» 本文抜粋
>>>

英国文化を詳細に描いた「エマ」に続き、森薫の長編第二作です。
1800年代後半の中央ユーラシアを舞台とした乙嫁たちの日常を描いています。
乙嫁とは「可愛いお嫁さん」の意味であり、本作には様々な魅力的な乙嫁たちが登場します。
先日(2018年2月15日)に最新第10巻が発売されましたので、これを機会に是非とも触れてみてください!
先日(2018年2月15日)に最新第10巻が発売されましたので、これを機会に是非とも触れてみてください!
1 豊かに感じるのは何故だろうか
まずはこうやって石を並べるだろ。石の上に柱を立てる。柱の上に肘木を乗っけて……(中略)……そっからさきは嫁さんたちに任しておけばいい。床にじゅうたん敷いて、壁掛けかけて、そうすりゃ一軒出来上がりだ。
コンクリートの家に住む私にとって、自然に近い家に大きな魅力を感じます。実際に木造の一軒家に3年間住んでいたことがありますが、木の家はコンクリートの家とは違い、家の中の空気が瑞々しく潤い、その空間にいるだけで力が湧いてくるような気がします。特に冬場でも木の家は乾燥しないため、とても居心地が良いです。英気を養うには、より自然に近い木の家が最適であります。
2 歌と生きる日常
わたしの馬は 金の馬 お前に乗せよう黄金の鞍を おまえにかけるは銀のはみ 鳥が空をとぶように 青い草野を駆けめぐる
私の世代には、民謡の伝承があまりされていないように思います。祖父母の世代は、上から伝わってきた歌をよく口遊み、父母の世代もそれを聞いて育っています。しかし、娯楽の多様化の影響か今の若者で、口承されてきた歌を諳んじることのできる人は、私も含めて圧倒的に少ないため、何だか寂しい気がします。祖父母に会う際には、色んな歌を聞かせてもらうのですが、幼少期を過ぎると口頭伝承を覚えるにはなかなかこれが難しいです。子供の頃からそういった歌に触れてみたかったと強く思います。

<<<

» 課題一覧
[1] 本文抜粋によると、「乙嫁」とはどういう意味ですか。
[2] 本文抜粋から、「英国文化を詳細に描いた「エマ」に続き、森薫の長編第二作です。」で始まり「そうすりゃ一軒出来上がりだ。」に至るまでの部分を書き写してください。

» 確認対象データ

>>>

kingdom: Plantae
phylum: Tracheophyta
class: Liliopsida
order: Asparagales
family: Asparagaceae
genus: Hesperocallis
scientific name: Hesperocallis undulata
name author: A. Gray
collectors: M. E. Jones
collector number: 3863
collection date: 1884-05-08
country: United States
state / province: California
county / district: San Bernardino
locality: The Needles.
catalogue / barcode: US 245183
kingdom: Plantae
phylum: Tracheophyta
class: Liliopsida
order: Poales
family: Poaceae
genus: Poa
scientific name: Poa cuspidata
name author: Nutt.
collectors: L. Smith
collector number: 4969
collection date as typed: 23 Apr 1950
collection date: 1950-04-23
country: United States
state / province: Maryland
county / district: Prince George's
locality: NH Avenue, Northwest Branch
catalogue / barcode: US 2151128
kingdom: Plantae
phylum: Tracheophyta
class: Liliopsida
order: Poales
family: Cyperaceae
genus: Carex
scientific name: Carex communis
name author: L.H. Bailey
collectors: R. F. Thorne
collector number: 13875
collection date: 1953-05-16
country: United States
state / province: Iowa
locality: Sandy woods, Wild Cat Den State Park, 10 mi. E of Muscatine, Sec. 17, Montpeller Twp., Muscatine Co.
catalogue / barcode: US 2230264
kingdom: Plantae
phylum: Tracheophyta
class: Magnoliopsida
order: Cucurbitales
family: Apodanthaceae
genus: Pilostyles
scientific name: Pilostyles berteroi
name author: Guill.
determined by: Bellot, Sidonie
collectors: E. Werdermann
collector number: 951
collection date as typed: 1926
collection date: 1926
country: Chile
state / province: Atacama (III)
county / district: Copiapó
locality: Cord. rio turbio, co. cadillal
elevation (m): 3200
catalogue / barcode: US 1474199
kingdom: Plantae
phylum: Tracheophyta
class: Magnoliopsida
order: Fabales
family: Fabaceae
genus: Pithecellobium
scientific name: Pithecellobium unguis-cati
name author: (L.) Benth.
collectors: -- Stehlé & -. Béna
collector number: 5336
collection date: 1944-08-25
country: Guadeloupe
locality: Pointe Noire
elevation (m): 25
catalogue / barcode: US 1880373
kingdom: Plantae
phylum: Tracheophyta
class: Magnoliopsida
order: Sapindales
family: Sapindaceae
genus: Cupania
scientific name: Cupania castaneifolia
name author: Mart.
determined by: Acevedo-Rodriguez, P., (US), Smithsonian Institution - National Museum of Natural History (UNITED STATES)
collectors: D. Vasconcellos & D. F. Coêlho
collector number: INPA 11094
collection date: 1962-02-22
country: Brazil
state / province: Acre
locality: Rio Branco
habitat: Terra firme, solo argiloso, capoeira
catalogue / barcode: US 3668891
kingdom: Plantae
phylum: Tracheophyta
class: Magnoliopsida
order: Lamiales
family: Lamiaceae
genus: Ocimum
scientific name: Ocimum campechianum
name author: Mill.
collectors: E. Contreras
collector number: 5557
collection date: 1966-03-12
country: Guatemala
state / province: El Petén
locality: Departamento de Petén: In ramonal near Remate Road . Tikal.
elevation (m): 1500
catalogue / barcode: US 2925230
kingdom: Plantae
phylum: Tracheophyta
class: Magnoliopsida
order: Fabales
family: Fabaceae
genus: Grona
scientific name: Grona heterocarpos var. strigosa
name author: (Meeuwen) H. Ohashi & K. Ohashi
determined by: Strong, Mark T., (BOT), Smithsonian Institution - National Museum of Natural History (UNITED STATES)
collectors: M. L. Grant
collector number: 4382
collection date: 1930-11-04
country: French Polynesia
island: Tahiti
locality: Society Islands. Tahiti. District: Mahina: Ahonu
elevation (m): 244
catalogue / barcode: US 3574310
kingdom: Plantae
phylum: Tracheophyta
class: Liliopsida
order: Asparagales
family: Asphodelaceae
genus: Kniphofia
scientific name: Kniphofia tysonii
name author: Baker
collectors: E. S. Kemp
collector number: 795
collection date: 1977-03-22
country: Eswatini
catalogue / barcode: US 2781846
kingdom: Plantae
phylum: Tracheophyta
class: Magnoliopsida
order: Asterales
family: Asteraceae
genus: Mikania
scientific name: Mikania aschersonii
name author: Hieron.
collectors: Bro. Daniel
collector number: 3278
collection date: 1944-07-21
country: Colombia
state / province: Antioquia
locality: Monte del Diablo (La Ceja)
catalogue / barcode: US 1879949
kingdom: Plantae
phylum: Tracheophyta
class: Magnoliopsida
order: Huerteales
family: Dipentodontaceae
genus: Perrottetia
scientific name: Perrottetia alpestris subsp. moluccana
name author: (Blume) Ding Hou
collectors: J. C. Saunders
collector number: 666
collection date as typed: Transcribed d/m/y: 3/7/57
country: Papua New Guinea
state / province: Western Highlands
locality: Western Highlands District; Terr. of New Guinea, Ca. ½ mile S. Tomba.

<<<

» 解答一覧
[1] 「可愛いお嫁さん」という意味です。

[2]
英国文化を詳細に描いた「エマ」に続き、森薫の長編第二作です。
1800年代後半の中央ユーラシアを舞台とした乙嫁たちの日常を描いています。
乙嫁とは「可愛いお嫁さん」の意味であり、本作には様々な魅力的な乙嫁たちが登場します。
先日(2018年2月15日)に最新第10巻が発売されましたので、これを機会に是非とも触れてみてください!
先日(2018年2月15日)に最新第10巻が発売されましたので、これを機会に是非とも触れてみてください!
1 豊かに感じるのは何故だろうか
まずはこうやって石を並べるだろ。石の上に柱を立てる。柱の上に肘木を乗っけて……(中略)……そっからさきは嫁さんたちに任しておけばいい。床にじゅうたん敷いて、壁掛けかけて、そうすりゃ一軒出来上がりだ。